Just before midnight on 8 June, AD 68, the Emperor Nero rose from a deep sleep to find no sentry at his door, no one standing watch over him and that the Palace Guard had deserted. As he went from room to room, he could find neither courtier nor slave and when he called for a gladiator to protect him none could be found. He was alone, in a panic and with just four personal attendants who had come at his cries to accompany him he fled Rome to the villa of a friend some four miles outside the city where he heard the news that the Senate had declared him a public enemy. It was now every Roman citizen’s duty to kill him or do him harm. 
Nero had been losing his grip on power for some time – he had ignored the empire he ruled in pursuit of the art he loved, he had raised taxes to punitive levels to pay for vanity projects no one cared for, he had offended the elite with his increasingly outrageous behaviour, created a climate of fear by his arbitrary use of power and had lost the trust of the people following the Great Fire that had destroyed so much of the city. Moreover, he had neglected to care for his legions. 
As Nero fretted in isolation uncertain what to do the Senate met and offered the Imperial Crown to the 71-year-old military veteran and Governor of Spain, Servius Sulpicius Galba. Upon learning of this Nero at first thought of fleeing to the Eastern Provinces and raising them in his defence or of remaining in Rome and rallying the people who had once so adored him to come to his aid. Perhaps, he could throw himself upon the mercy of Galba whom he had never harmed. But he knew in the end it was all fantasy and that he faced either an honourable suicide, a grubby murder, or the humiliation of public execution. He would choose suicide but unable to do the deed himself he had his servant Epaphroditos to thrust a sword first into his chest and then his neck. His last words were, “What an artist I die.” 
Nero had been childless, and his death left no obvious successor so though Galba was the preferred choice of the Roman political elite there were many others who considered themselves just as good candidates to wear the Imperial Purple. Those who feared the prospect of civil war and that chaos would now ensue did so with some justification. 
Galba, who had been declared Emperor by the Senate, was on his way to Rome but until he arrived there would be a vacuum of power in the city one the Prefect of the Praetorian Guard Nymphidius Sabinus now tried to fill. Fortunately, for those Senators now in hiding his men would not follow him but the city remained nonetheless tense.

QUESTIONS TO ANSWER:
(A) List every person mentioned by name in the passage about Nero's fall.
(B) Write out the passage about Nero's fall word for word, from "Nero had been childless, and" up to and including "remained nonetheless tense.".

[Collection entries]
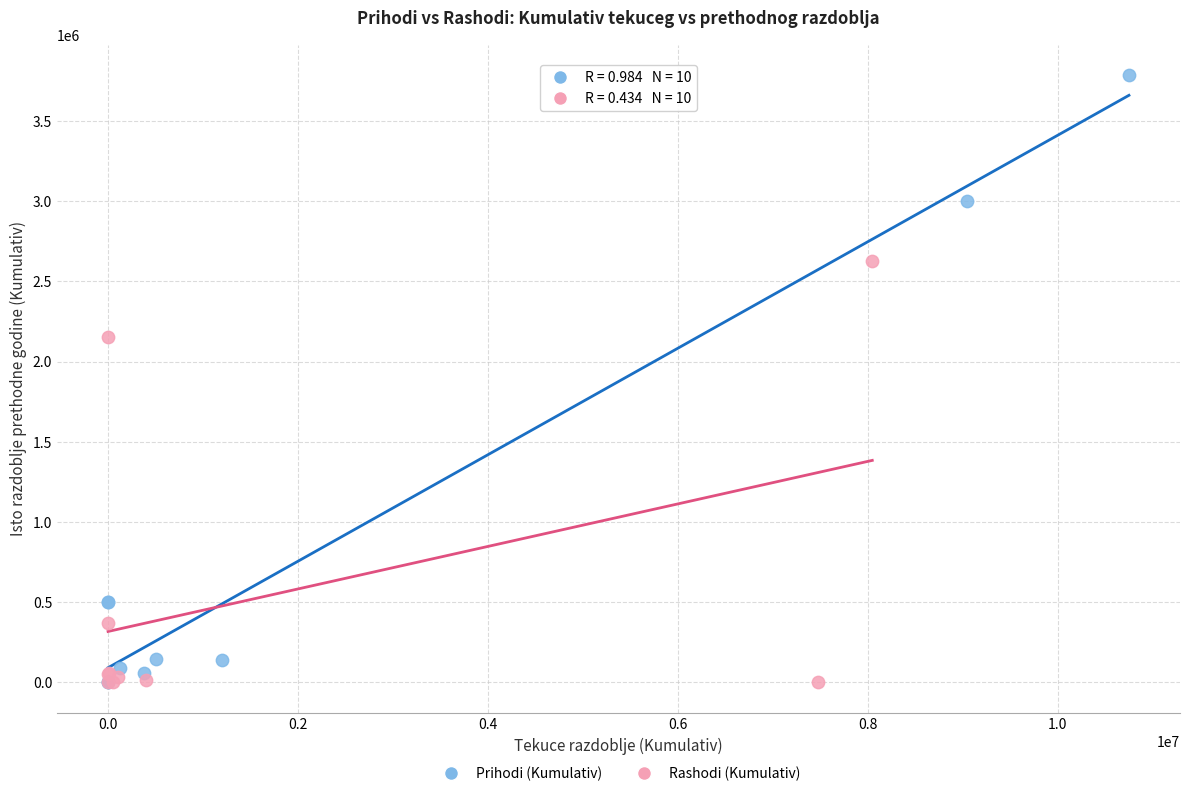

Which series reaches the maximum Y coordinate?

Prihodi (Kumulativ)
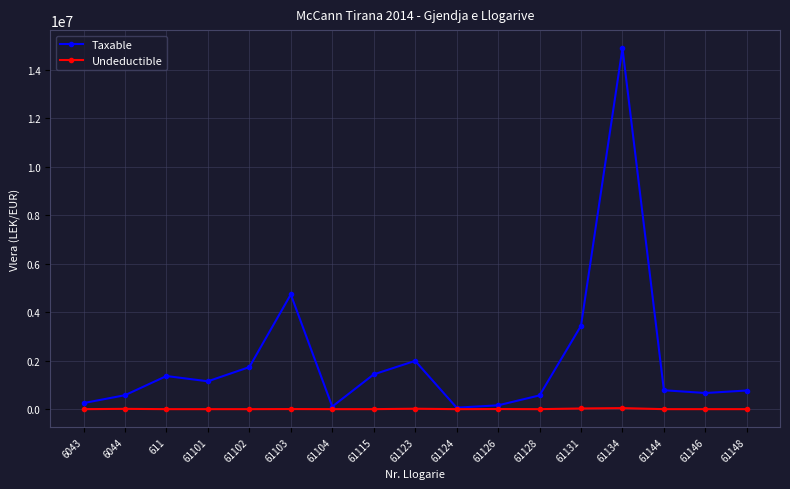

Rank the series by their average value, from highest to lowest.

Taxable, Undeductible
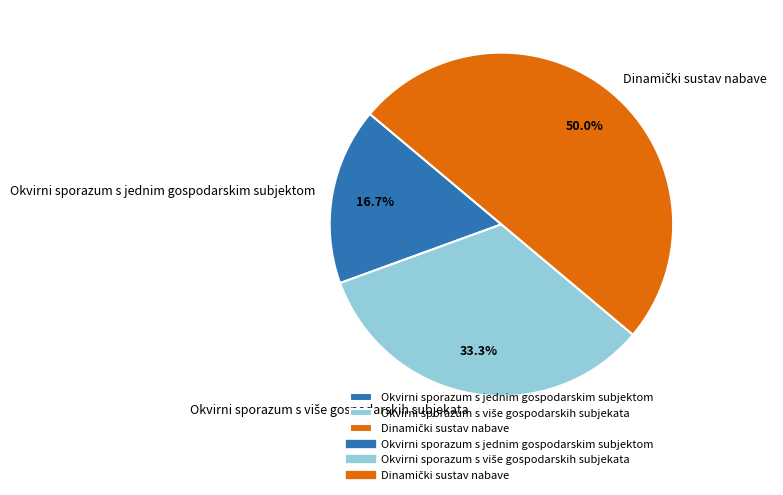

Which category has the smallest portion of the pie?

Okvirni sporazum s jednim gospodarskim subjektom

SOLUTIONS TO THE TASKS:
(A) Nero, Servius Sulpicius Galba, Epaphroditos, Nymphidius Sabinus

(B)
Nero had been childless, and his death left no obvious successor so though Galba was the preferred choice of the Roman political elite there were many others who considered themselves just as good candidates to wear the Imperial Purple. Those who feared the prospect of civil war and that chaos would now ensue did so with some justification. 
Galba, who had been declared Emperor by the Senate, was on his way to Rome but until he arrived there would be a vacuum of power in the city one the Prefect of the Praetorian Guard Nymphidius Sabinus now tried to fill. Fortunately, for those Senators now in hiding his men would not follow him but the city remained nonetheless tense.